Multiple Sclerosis: An Introduction
This is my first post for my new blog Perspectives in MS on Healthline, a blog that will examine multiple sclerosis from every angle. The main requirement I made with regards to this blog was that it would be entirely free from the influence of commericial interests. Readers should know that the opinions I express in this blog are not in any way sponsored by any pharmaceutical company.

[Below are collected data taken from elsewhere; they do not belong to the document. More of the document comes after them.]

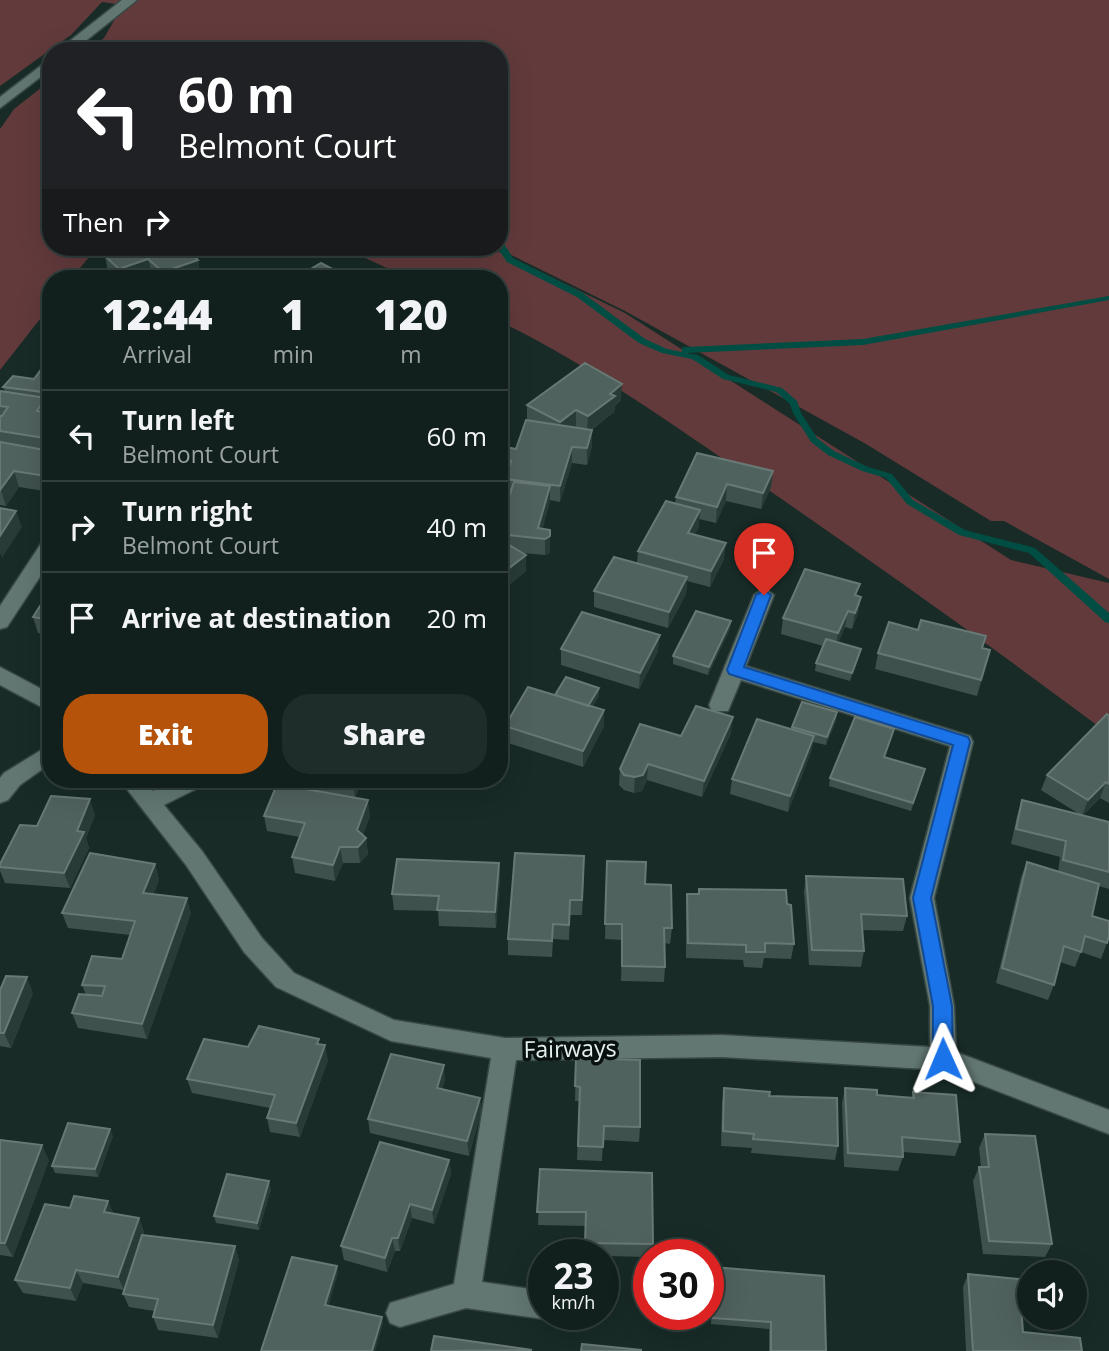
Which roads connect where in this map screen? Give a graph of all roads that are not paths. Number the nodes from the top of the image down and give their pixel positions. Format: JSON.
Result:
{"nodes":[{"id":1,"x":130,"y":0,"type":"edge"},
{"id":2,"x":76,"y":42,"type":"edge"},
{"id":3,"x":42,"y":69,"type":"edge"},
{"id":4,"x":0,"y":104,"type":"edge"},
{"id":5,"x":42,"y":558,"type":"edge"},
{"id":6,"x":764,"y":595,"type":"dead end"},
{"id":7,"x":0,"y":622,"type":"edge"},
{"id":8,"x":734,"y":670,"type":"junction"},
{"id":9,"x":0,"y":675,"type":"edge"},
{"id":10,"x":42,"y":699,"type":"edge"},
{"id":11,"x":720,"y":705,"type":"dead end"},
{"id":12,"x":42,"y":758,"type":"edge"},
{"id":13,"x":138,"y":788,"type":"edge"},
{"id":14,"x":178,"y":788,"type":"edge"},
{"id":15,"x":0,"y":794,"type":"edge"},
{"id":16,"x":151,"y":802,"type":"junction"},
{"id":17,"x":505,"y":1049,"type":"junction"},
{"id":18,"x":943,"y":1059,"type":"junction"},
{"id":19,"x":1109,"y":1122,"type":"edge"},
{"id":20,"x":466,"y":1294,"type":"junction"},
{"id":21,"x":528,"y":1303,"type":"edge"},
{"id":22,"x":400,"y":1313,"type":"dead end"}],
"edges":[{"from":1,"to":2,"type":"street"},
{"from":3,"to":4,"type":"street"},
{"from":5,"to":7,"type":"street"},
{"from":6,"to":8,"type":"street"},
{"from":8,"to":11,"type":"street"},
{"from":8,"to":18,"type":"street"},
{"from":9,"to":10,"type":"street"},
{"from":12,"to":15,"type":"street"},
{"from":13,"to":16,"type":"street","name":"Fairways"},
{"from":14,"to":16,"type":"street"},
{"from":16,"to":17,"type":"street","name":"Fairways"},
{"from":17,"to":18,"type":"street","name":"Fairways"},
{"from":17,"to":20,"type":"street"},
{"from":18,"to":19,"type":"street","name":"Fairways"},
{"from":20,"to":21,"type":"street"},
{"from":20,"to":22,"type":"street"}]}
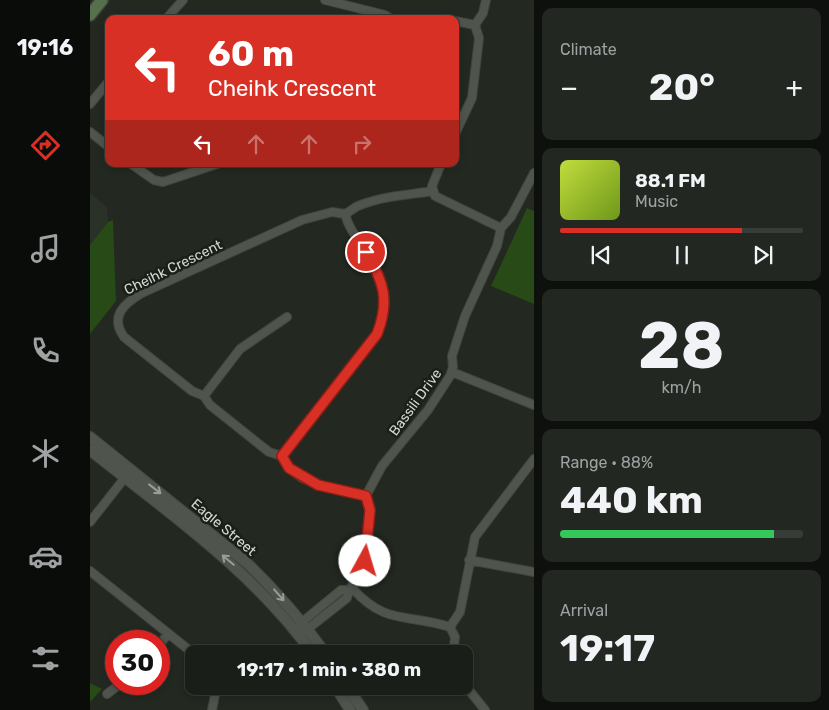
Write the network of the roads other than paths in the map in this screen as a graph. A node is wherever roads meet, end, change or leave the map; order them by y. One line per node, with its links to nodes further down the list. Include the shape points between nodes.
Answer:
1 (102, 0): 5 (main road)
2 (183, 0): 6 (street)
3 (328, 0): 7 (street)
4 (486, 0): 9 (street, via 483,13)
5 (90, 15)
6 (170, 15)
7 (386, 15)
8 (459, 22): 9 (street)
9 (474, 25): 12 (street, via 479,38 472,98)
10 (105, 86): 11 (street)
11 (90, 104)
12 (459, 126)
13 (90, 132): 14 (street)
14 (105, 144)
15 (135, 167): 16 (street, via 154,180 163,182)
16 (208, 167)
17 (440, 167): 19 (street)
18 (534, 173): 21 (street, Bassili Drive)
19 (433, 191): 20 (street, Cheihk Crescent, via 388,197 356,206); 21 (street, via 440,200)
20 (344, 214): 24 (street, Cheihk Crescent, via 332,212 302,220 126,303 120,311 118,326 124,337 192,391); 28 (street, via 347,224 379,273 384,316 375,338)
21 (502, 228): 23 (street, Bassili Drive, via 462,324 452,356)
22 (287, 317): 24 (street, via 240,350)
23 (452, 372): 25 (street); 31 (street, Bassili Drive, via 428,410 382,466)
24 (204, 396): 28 (street, Cheihk Crescent, via 210,405 269,452)
25 (534, 404)
26 (90, 437): 30 (street, Eagle Street)
27 (90, 450): 30 (street, Eagle Street)
28 (282, 456): 31 (street, Cheihk Crescent, via 289,468 318,485)
29 (534, 459): 33 (street, via 475,537)
30 (128, 474): 32 (street); 37 (street, Eagle Street, one-way to 37, via 247,563); 40 (street, Eagle Street, one-way to 30, via 238,569)
31 (366, 496): 36 (street, via 370,510 365,561)
32 (90, 522)
33 (469, 560): 35 (street); 38 (street, via 460,612)
34 (90, 571): 39 (street)
35 (534, 572)
36 (350, 589): 37 (street, via 341,590); 38 (street, via 385,614)
37 (305, 626): 40 (street); 43 (street, Eagle Street)
38 (450, 627): 44 (street, via 455,637)
39 (163, 630)
40 (298, 633): 42 (street, Eagle Street)
41 (170, 636): 45 (street)
42 (307, 645)
43 (319, 645)
44 (454, 645)
45 (185, 647)
46 (215, 695): 50 (street)
47 (341, 695): 51 (street)
48 (353, 695): 52 (street)
49 (473, 695): 53 (street)
50 (212, 710)
51 (350, 710)
52 (363, 710)
53 (485, 710)

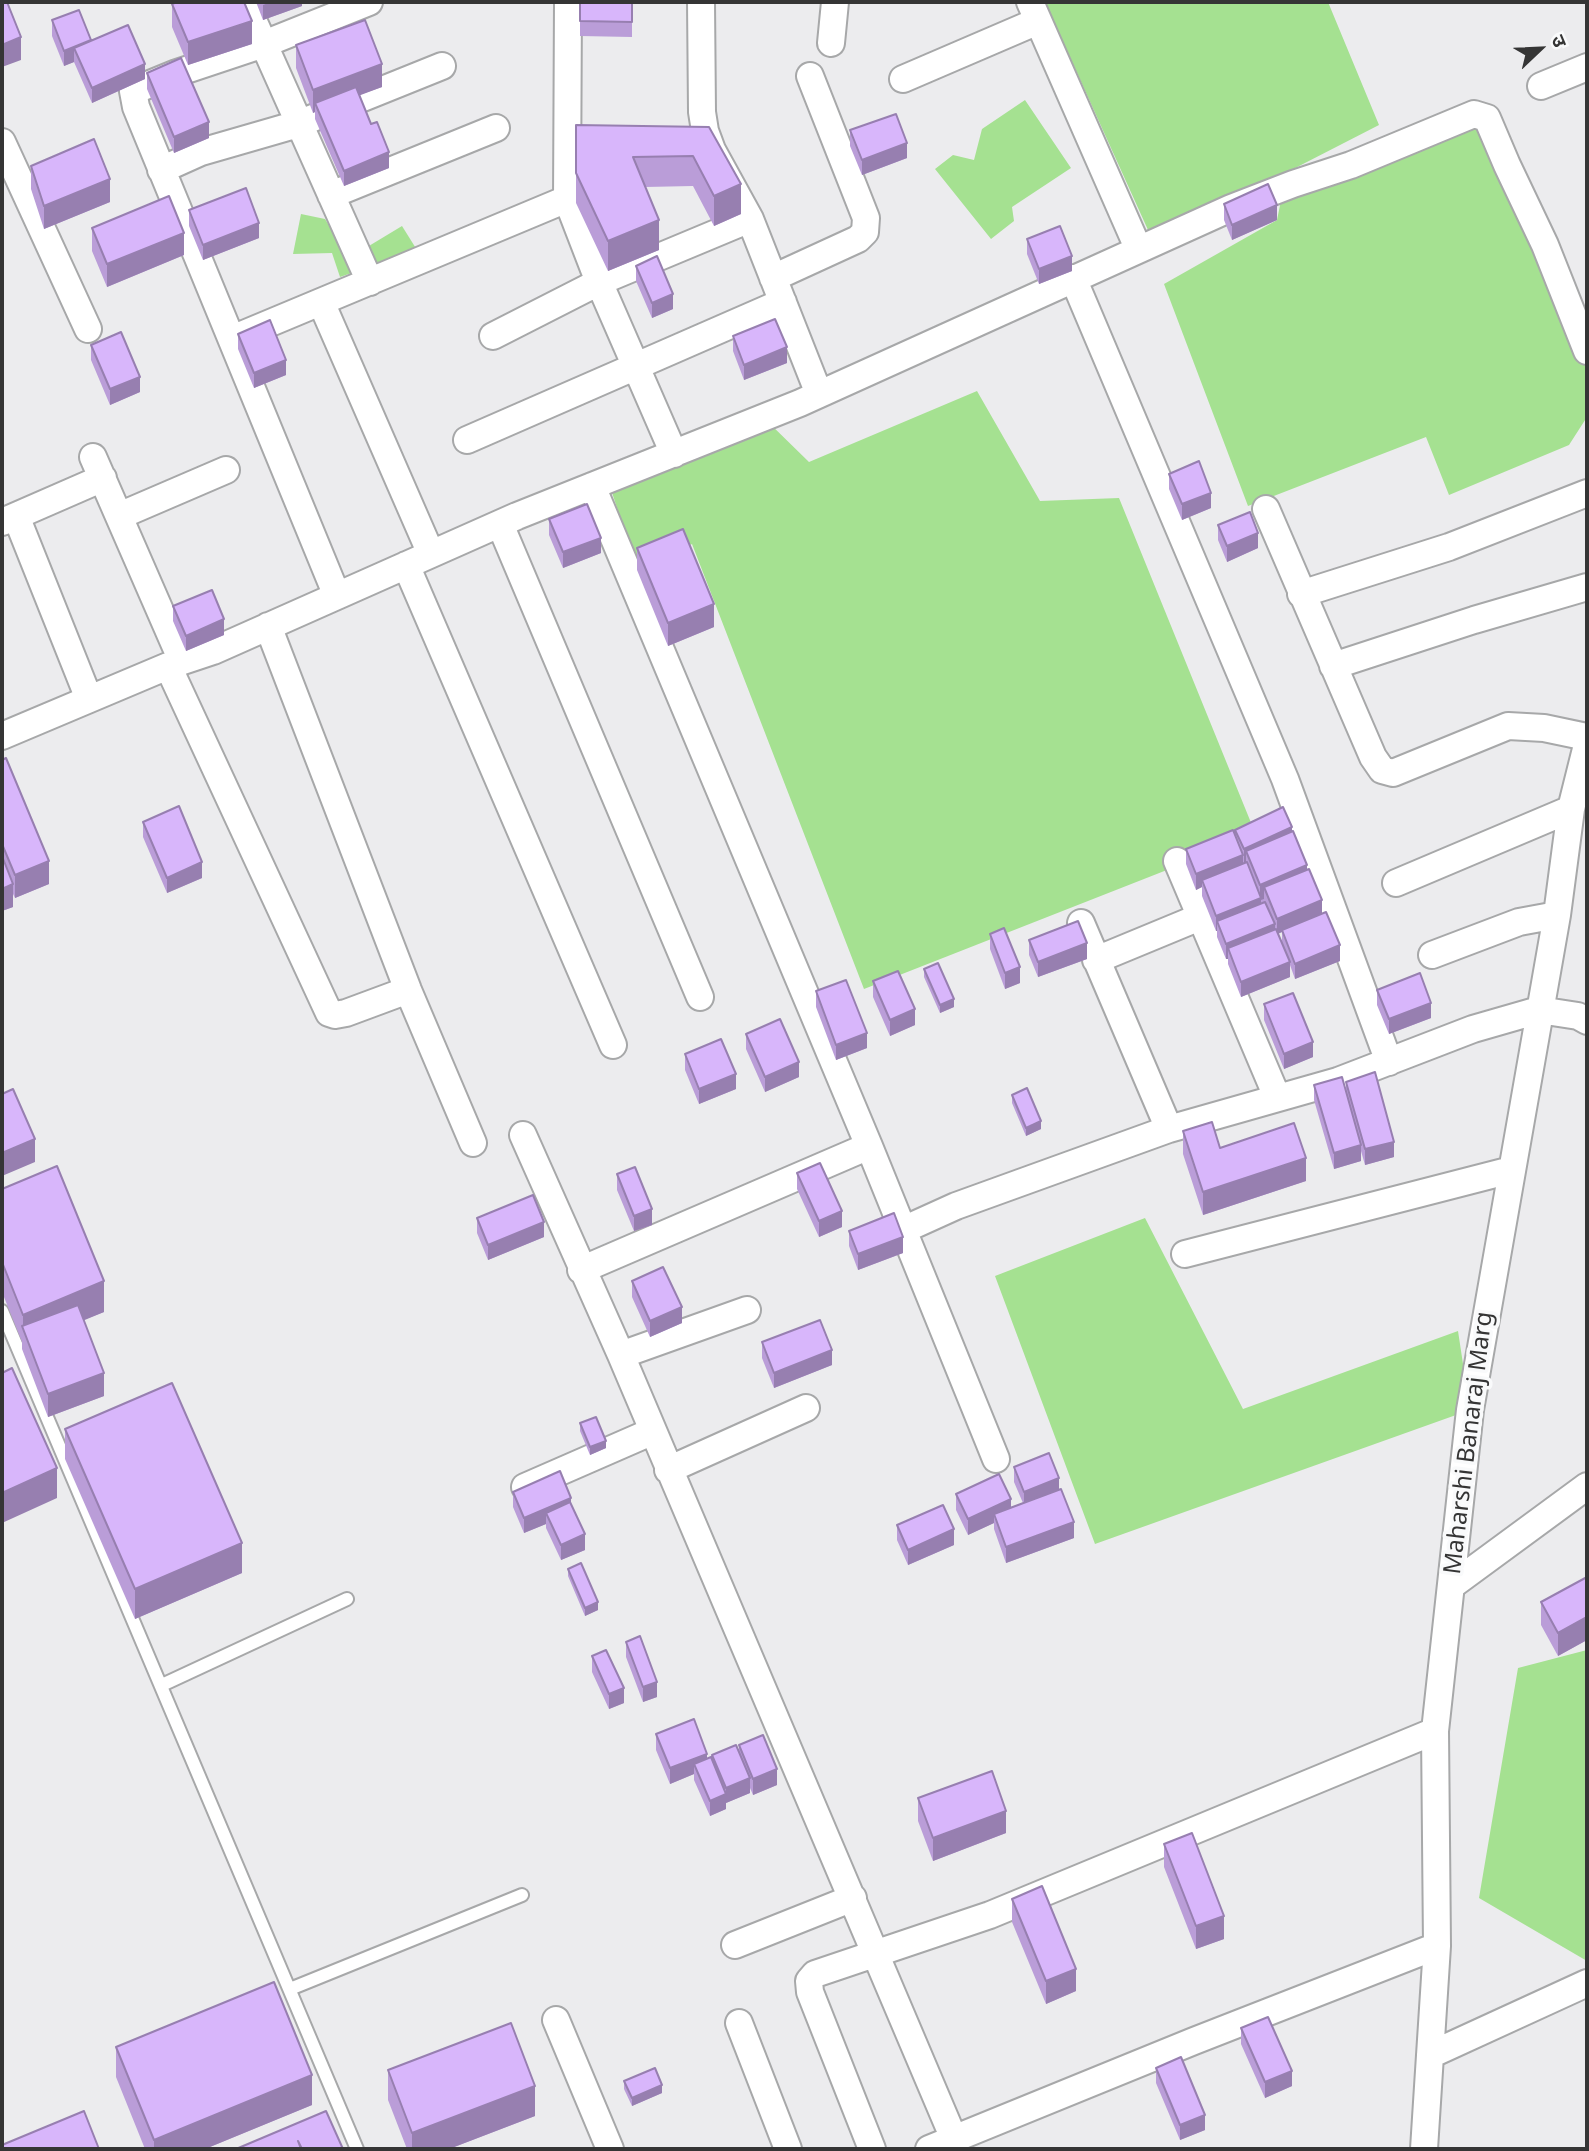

Multiple sclerosis (MS) is a disorder of the central nervous system, which is composed of the brain and spinal cord. The illness affects about one in 750 people in the United States, which means there are currently about 400,000 people living with the illness. It typically affects people in the prime of their life, between the ages of 15 and 40. Aside from trauma, it is the major cause of neurological disability in young people.
MS is a mysterious illness. No one knows what causes MS, though certain risk factors have been identified. Once the illness has been diagnosed, it is not possible to provide anything other than a very general prognosis, though there are certain risk factors associated with an aggressive course of the disease.
To understand what happens in MS, it is important to review some basic neuroscience:
Neurons, the main cells in the brain, are composed of a cell body, called a soma, and a tail, called the axon. The cell bodies of neurons are in the outer part of the brain, called the grey matter, while the axons are in the inner part of the brain, called the white matter. Axons are the means by which neurons communicate with each other, and the structure of the axon can be compared to a telephone cord. The axon is the wire at the center of the cord. Each axon has a protective coating composed of fats and lipids, termed the myelin sheath. Myelin is made by cells called oligodendrocytes.
What Happens in MS
MS is considered an autoimmune disorder, meaning that the immune system of an otherwise normal person is tricked into attacking healthy parts of the body. In the case of MS, the primary target of attack by the immune system is the myelin sheath, though with advanced disease the axon itself can be damaged. When this happens, conduction within the nervous system slows, and patients can develop neurological symptoms. There is also some evidence that degeneration of the oligodendrocytes plays a role in the destruction of myelin in MS.
Treatments for MS
The first treatment for MS, an injectable interferon medicine called Interferon-B, was introduced in 1993. There are currently three formulations of this medicine, knows as Avonex, Betaseron, and Rebif. Today, the first-line treatments for almost all MS patients are still interferon medications or Copaxone, another injectable medication. These medicines have been used by hundreds of thousands of people over the years and have a very strong track record in terms of both safety and efficacy. However, they are far from a cure and have potentially intolerable side effects for many patients. In recent years, more powerful therapies, including an oral medication, have been approved and many more are likely to emerge in the near future. Nothing is for free, however, and with these more powerful treatments come more powerful, even potentially lethal, side-effects.
In this blog, I look forward to discussing many aspects of this potentially disabling illness. In future posts I will discuss the cause, diagnosis, symptoms, and treatments of MS. I also hope the address the many areas of controversies and disagreements that frustrate doctors and patients alike. I look forward to hearing feedback from readers and answering any questions that may arise.